A junction, when discussed in the context of transport, is a location where traffic can change between different routes, directions, or sometimes modes, of travel.

==Etymology==

The word "junction" derives from Latin iunctus, past participle of iungere, to join. The word "junction" in this context may also refer to:
- The general locality of a given interchange
- A specific interchange on a major road, e.g. motorway. This is the common use in the United Kingdom. For example, Milton Keynes is said to be "off junction 13" of the M1.

==History==

Historically, many cities and market towns developed wherever there was a junction. A road intersection offered opportunities for rest or trade for travellers and merchants. Towns sprang up to accommodate this; the first such in Europe were probably at intersections of the Roman roads.

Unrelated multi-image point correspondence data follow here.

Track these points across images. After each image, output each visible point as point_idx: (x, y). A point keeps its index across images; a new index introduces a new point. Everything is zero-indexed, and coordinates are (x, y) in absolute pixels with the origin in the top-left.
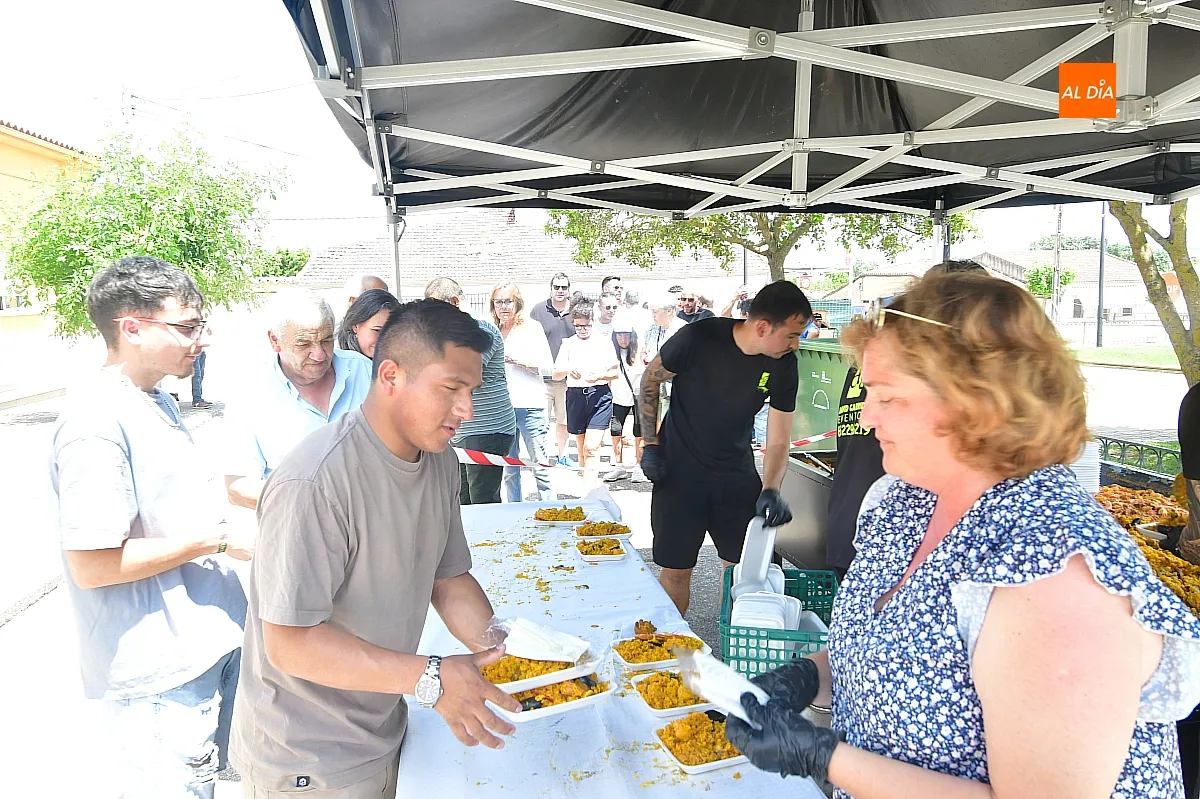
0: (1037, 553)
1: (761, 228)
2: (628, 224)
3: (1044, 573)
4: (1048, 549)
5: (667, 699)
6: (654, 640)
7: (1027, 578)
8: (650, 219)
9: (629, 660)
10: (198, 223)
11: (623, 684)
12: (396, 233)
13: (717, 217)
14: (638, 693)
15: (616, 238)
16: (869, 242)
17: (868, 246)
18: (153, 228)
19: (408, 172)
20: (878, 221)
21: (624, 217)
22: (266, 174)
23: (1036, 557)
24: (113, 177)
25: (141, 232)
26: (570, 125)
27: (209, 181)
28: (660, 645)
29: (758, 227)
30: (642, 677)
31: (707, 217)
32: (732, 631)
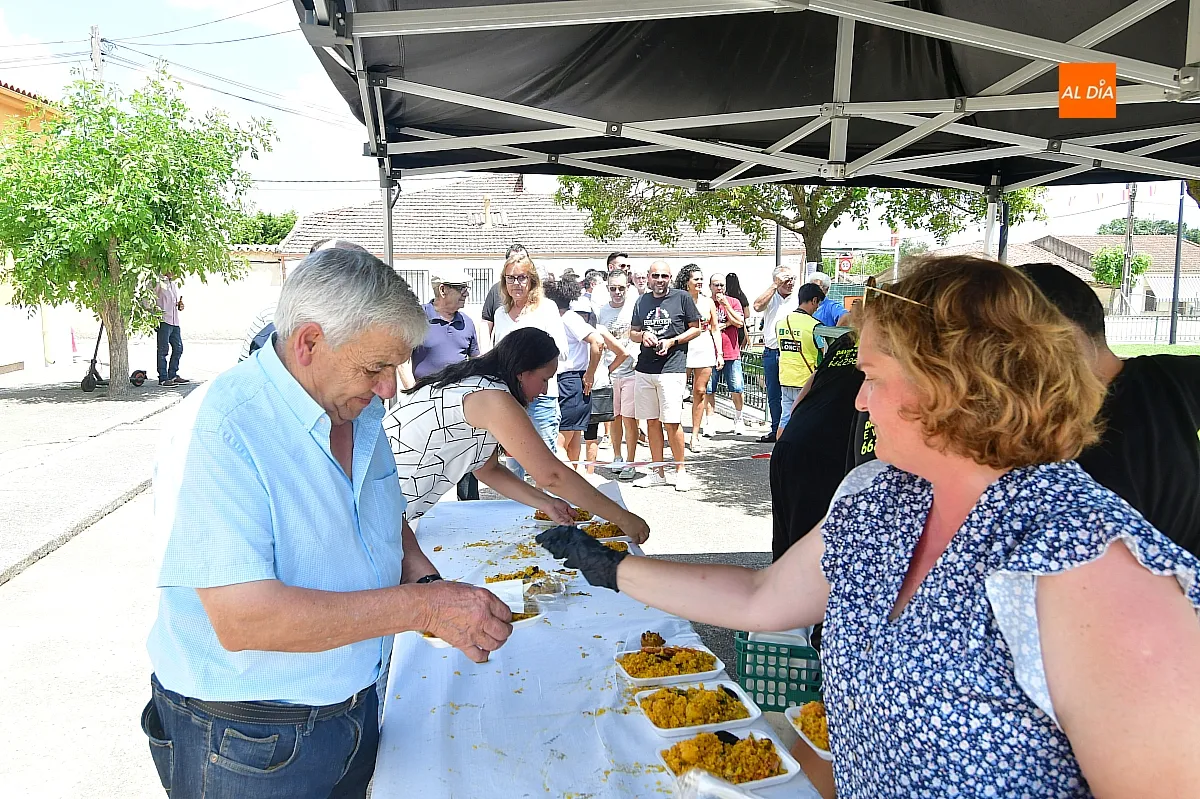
0: (1072, 539)
1: (797, 202)
2: (649, 195)
3: (1082, 560)
4: (1083, 535)
5: (674, 717)
6: (661, 653)
7: (1064, 566)
8: (672, 190)
9: (633, 674)
10: (172, 182)
11: (625, 700)
12: (389, 198)
13: (748, 189)
14: (642, 710)
15: (634, 210)
16: (918, 221)
17: (916, 225)
18: (122, 188)
19: (405, 131)
20: (927, 198)
21: (643, 186)
22: (248, 130)
23: (1072, 543)
24: (79, 129)
25: (109, 191)
26: (585, 82)
27: (185, 137)
28: (668, 659)
29: (793, 202)
30: (647, 693)
31: (736, 189)
32: (749, 647)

A similar effect came with the growth of rail transport; so-called railway towns grew up near major railway junctions – originally to accommodate railway workers, but expanding into fully functioning settlements over time.

Junctions also developed where different modes of transport intersected, e.g. canal and rail.

==Junctions for specific transport modes==

See main articles: Road junction and Junction (rail).
There are many types of different junction for road transport and rail transport (including metro and rapid transit systems). If many of these are contained in a small area, and where passengers can change from one transport mode to the other in them, it is said to be a transport hub.